Combined Heating and Power (Co-generation)

This is actually a pretty old concept. It's immensely logical to be efficient in how one uses energy. Why use Energy source A) to heat your house and Energy Source B) to put electricity into your house, if you can use Energy Source C) to do both (Combined heating and power, or "cogeneration")?

Principles of CHP

The obvious sense of Co-generation makes it all the more depressing that it's been so unusual to implement in widepsread practice. A famous exception is Sweden, where waste heat as a byproduct from electiricty production is widely used to heat local homes (it is piped from small local energy generation plants straight into people's homes).

In the UK, interest in combined heating and power has mostly centred on single-property situations -- what can I get installed in my building that will generate both heat and electricity? Even British Gas is in on this emerging trend and new technology, with their Ecogen boiler.

There are several machines on the market, intended for domestic installation, which will use various fuels to produce electricity with conveniently accessible heat as a useful waste byproduct. These devices vary considerably in price, power output, fuel source and technological sophistication. Some heat water as well as providing general heating and electricity to the house.

Some points to think about

Most people will still want a conventional electricity supply to their house, you are unlikely to be able to reliably go completely off-grid.
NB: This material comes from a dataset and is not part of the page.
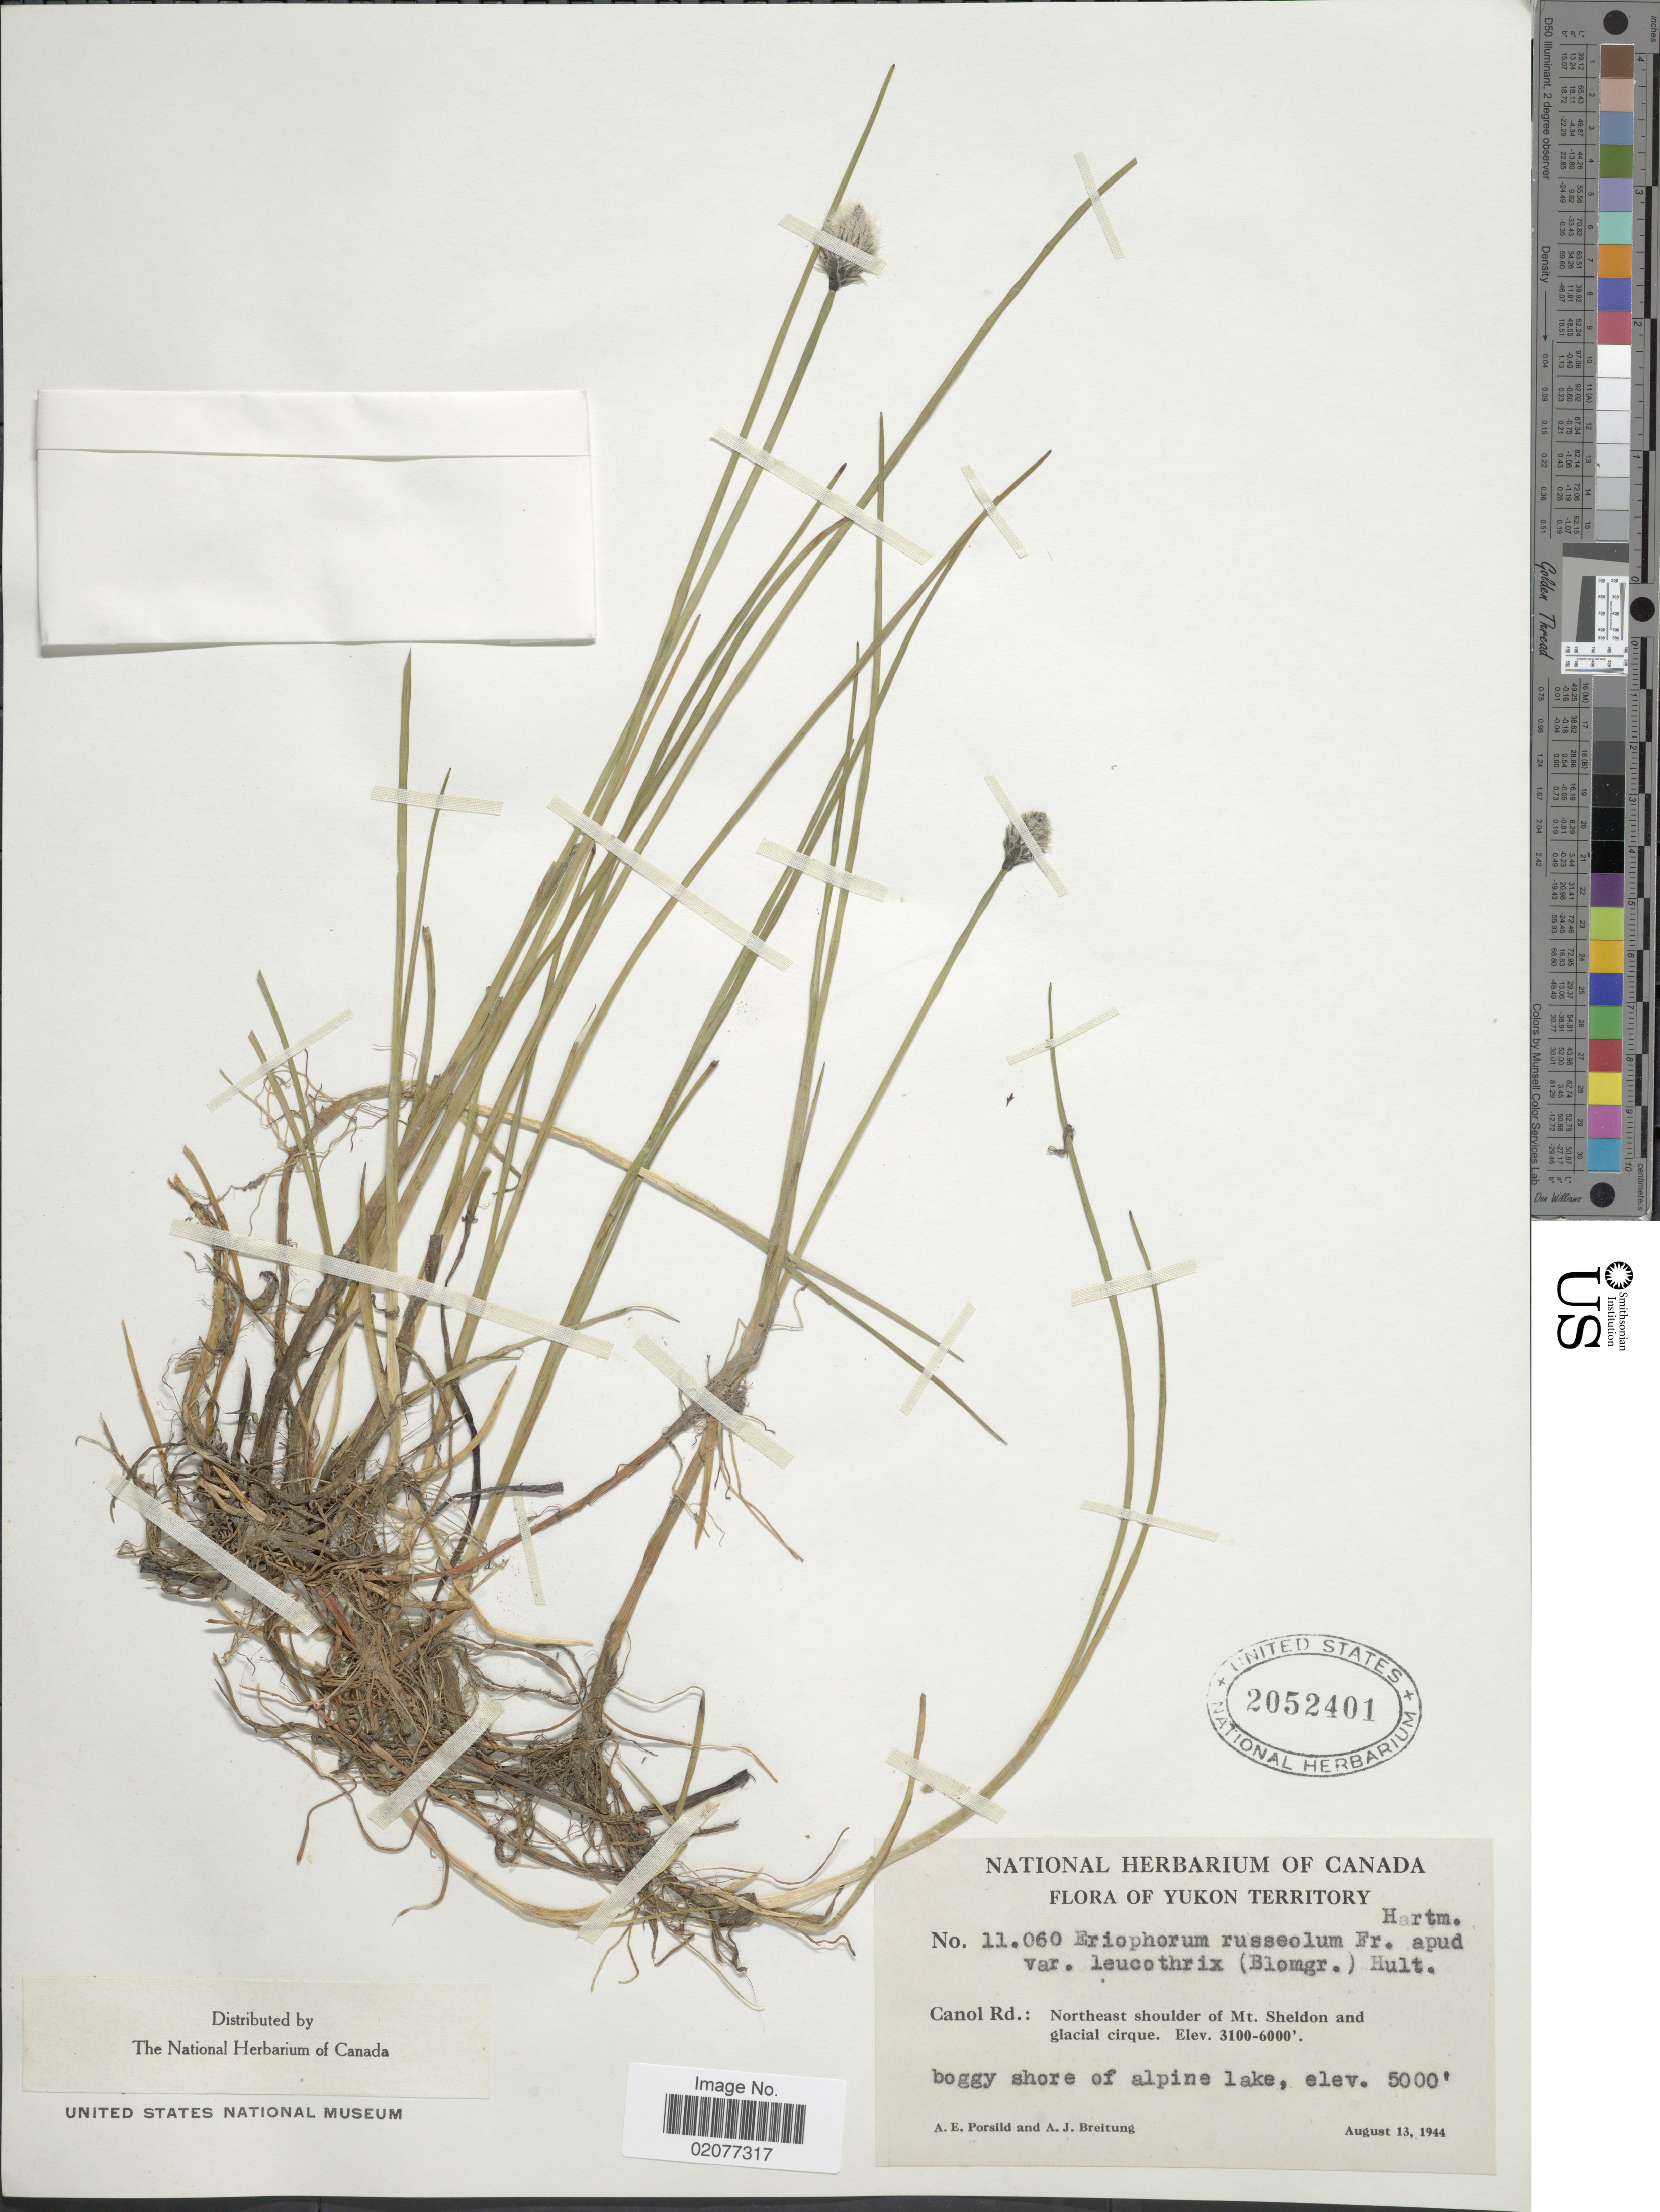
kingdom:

Ditto for heating options, although it may be viable to have only fairly simple technology as your backup heating (eg, a wood-burning stove for room heat and a tank with an immersion heater for hot water, for instance).

You need access to a consistent supply of fuel (typically conventional fossil fuels). So as well as a simple electricity line into your house plus those separate back up systems for heating rooms and water, you'd also have to find storage space for the CHP system, which may requrie a separate distribution system (pipes) for spreading heat around the property.

It's highly debateable about whether domestic CHP systems are going to be cost-effective as they claim, given the high investment costs and the loss of scale when buying raw materials in (you might pay per energy unit because you are buying in smaller quantitites than the big energy producers can). Using solar or wind energy as part of a CHP set up seems unlikely to be able to meet enough of a single household's needs (not enough sun or wind).

Nevertheless, most CHP systems are eligible for the Government's Feed-In tariff scheme, which means that some of the excess electricity generation can be sold back to the National Grid to create a small subsidy to your initial investment.

As things like CHP boilers are fairly new, we don't have a good sense of how reliable the technology is -- whether the devices are likely to be well-made and requiring only low maintenance costs over the years. There are unknown risks when adopting new technology.